Computers in Human Behavior Reports (Aug 2024)
The impact of self-conscious emotions on the continuance intention of digital voice assistants in private and public contexts
Abstract
Digital voice assistants (DVAs) are application programs that can understand and interpret natural language voice commands. They are embedded in various products like smartphones and smart speakers and have thus become integral in everyday life, interpersonal communications, and social relationships. Despite users tend to humanize DVAs, emotions that arise in interpersonal interactions such as self-conscious emotions (i.e., pride, shame, guilt, and vicarious embarrassment) and their influence on human-machine interaction remain unstudied. Grounding on regulatory focus theory, we argue that these emotions are fundamental for promoting or preventing future DVA use. Additionally, drawing on social influence theory, we contend that the influence of self-conscious emotions on continuous DVA use varies across specific usage situations. Thus, we extend the expectation-confirmation model with self-conscious emotions and empirically compare user reactions between different social scenarios (alone and with friends in private vs. public places).
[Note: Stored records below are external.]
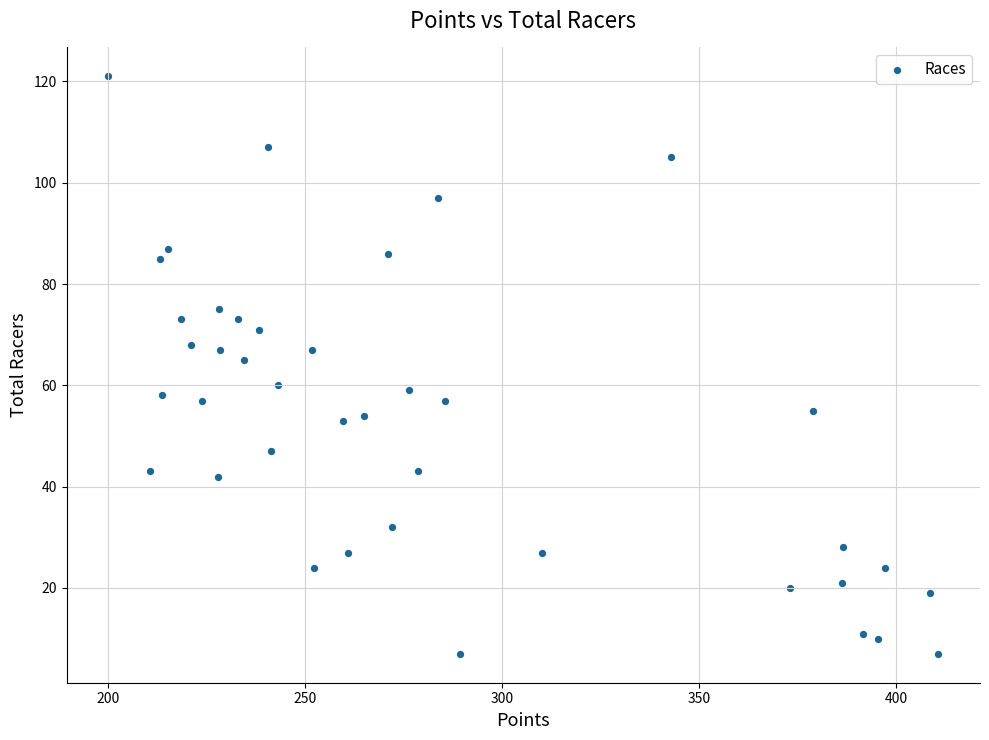

What is the range of Y values (max minus min)?

114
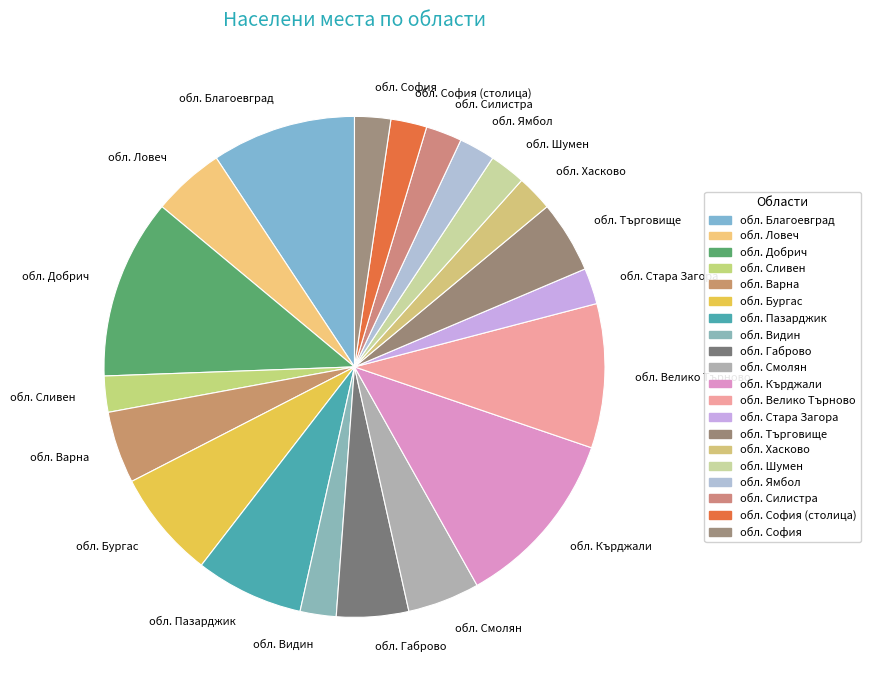

How many segments does this pie chart have?

20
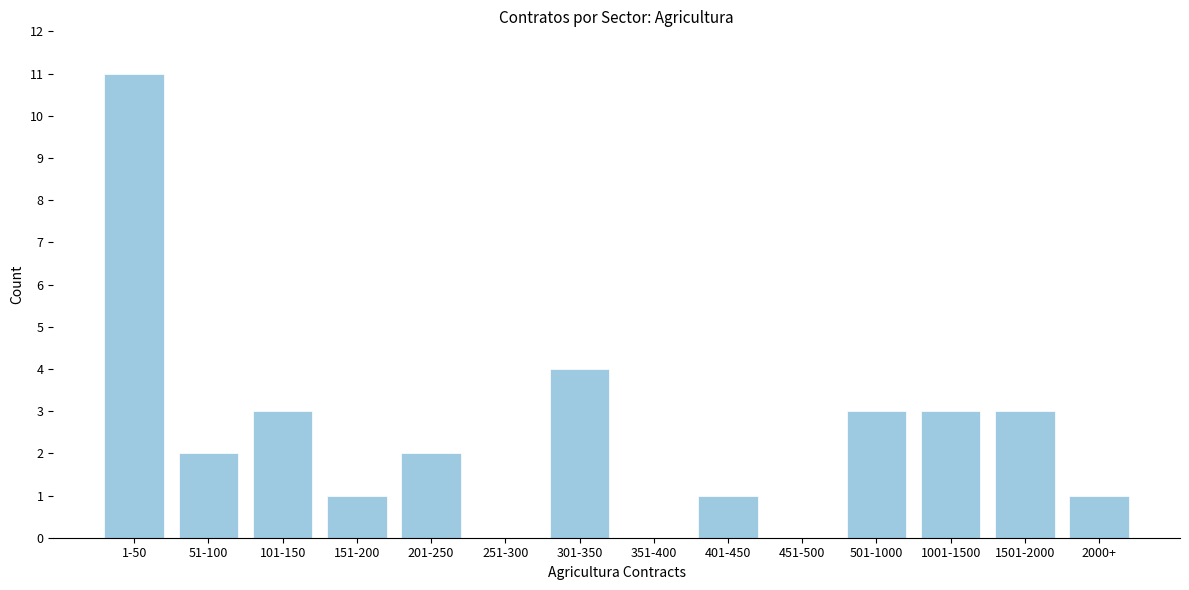

Reading left to right, what are all the values shown in this chart?

1-50=11	51-100=2	101-150=3	151-200=1	201-250=2	251-300=0	301-350=4	351-400=0	401-450=1	451-500=0	501-1000=3	1001-1500=3	1501-2000=3	2000+=1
Analyzing 860 DVA user responses through structural equation modeling and multigroup analysis, our findings reveal that pride consistently positively influences continuance intention across all social contexts. Furthermore, shame acts as an important inhibitor of continuance intentions in public, while guilt inhibits continuance intentions in private places. Vicarious embarrassment, however, does not exhibit significant effects in any scenario. These results carry valuable implications for both research and management in understanding and optimizing DVA user experiences.